Begin Excerpt provided

Anthony Kiguro Wainaina v Republic [2020] KEHC 9146 (KLR) | Robbery With Violence | Esheria

Anthony Kiguro Wainaina v Republic [2020] KEHC 9146 (KLR)

Full Case Text

IN THE HIGH COURT OF KENYA

AT KIAMBU

CORAM. D. S. MAJANJA J.

CRIMINAL APPEAL NO. 60 OF 2019

BETWEEN

ANTHONY KIGURO WAINAINA........ APPELLANT

AND

REPUBLIC............................................. RESPONDENT

(Being an appeal against the original conviction and sentence dated 29th November 2018 in Criminal Case No. 5212 of 2013 at the Thika Magistrates Court before Hon. C. A. Otieno-Omondi, PM)

JUDGMENT

1. The appellant, ANTONY KIGURO WAINAINAtogether with his co-accused faced a single charge of robbery contrary to section 296(1) of the Penal Code (Chapter 63 of the laws of Kenya) whose particulars were as follows:

ANTONY KIGURO WAINAINA and JSK on 22nd September 2013 along Eastern By-Pass at Kibendera area in Kiambu County, jointly with others not before the court robbed off ROSE JEPKOSKEI CHEPSEBA of one motor vehicle make Nissan X-Trail engine number NT – 051630 and chassis number NT30-058163, two mobile phones make NOKIA N7 and NOKIA E63, one tablet make GUANGZHOU, assorted clothes and cash Kshs. 55,000/- all valued at Kshs. 1, 675,000/=, the property of ROSE JEPKOSKEI CHEPSEBA and at the time of such robbery threatened to use actual violence to the said ROSE JEPKOSKEI CHEPSEBA.

2. As this is a first appeal, I am required to review all the evidence and come to my own conclusions as to whether to uphold the conviction and sentence bearing in mind that I neither heard nor saw the witnesses testify in order to assess their demeanour (see Okeno v Republic [1972] EA 32, Kiilu and Another v Republic [2005] 1 KLR 174).

End Excerpt provided

→ **Instructions**:
**1.** According to the judgment, under which section of the Penal Code was the robbery charge brought?
**2.** Transcribe the stretch of the judgment from "ANTONY KIGURO WAINAINA and" through "ROSE JEPKOSKEI CHEPSEBA.".

Begin Entries supplied

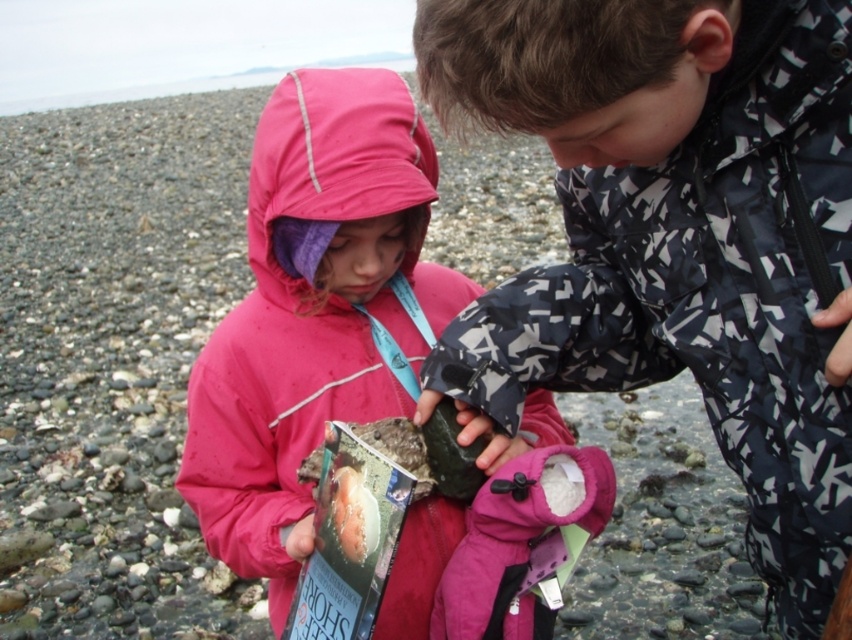
Question: Is camouflage-patterned jacket at center bigger than pink fleece jacket at center?

Choices:
 (A) yes
 (B) no

Answer: (B)

Question: Among these points, which one is farthest from the camera?

Choices:
 (A) (332, 168)
 (B) (543, 81)

Answer: (A)

Question: Does camouflage-patterned jacket at center have a lesser width compared to pink fleece jacket at center?

Choices:
 (A) no
 (B) yes

Answer: (B)

Question: Is camouflage-patterned jacket at center positioned behind pink fleece jacket at center?

Choices:
 (A) no
 (B) yes

Answer: (A)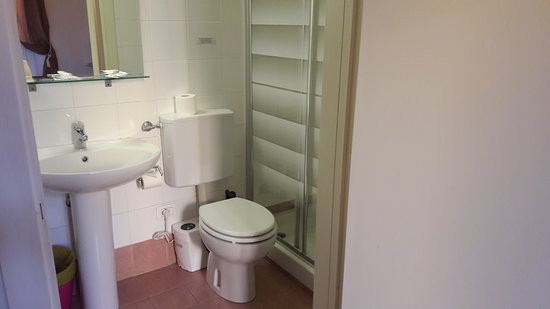
The width and height of the screenshot is (550, 309). In order to click on mirror in this screenshot , I will do `click(41, 48)`.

End Entries supplied

→ **Solutions by task**:
**1.** Section 296(1) of the Penal Code (Chapter 63 of the laws of Kenya).

**2.**
ANTONY KIGURO WAINAINA and JSK on 22nd September 2013 along Eastern By-Pass at Kibendera area in Kiambu County, jointly with others not before the court robbed off ROSE JEPKOSKEI CHEPSEBA of one motor vehicle make Nissan X-Trail engine number NT – 051630 and chassis number NT30-058163, two mobile phones make NOKIA N7 and NOKIA E63, one tablet make GUANGZHOU, assorted clothes and cash Kshs. 55,000/- all valued at Kshs. 1, 675,000/=, the property of ROSE JEPKOSKEI CHEPSEBA and at the time of such robbery threatened to use actual violence to the said ROSE JEPKOSKEI CHEPSEBA.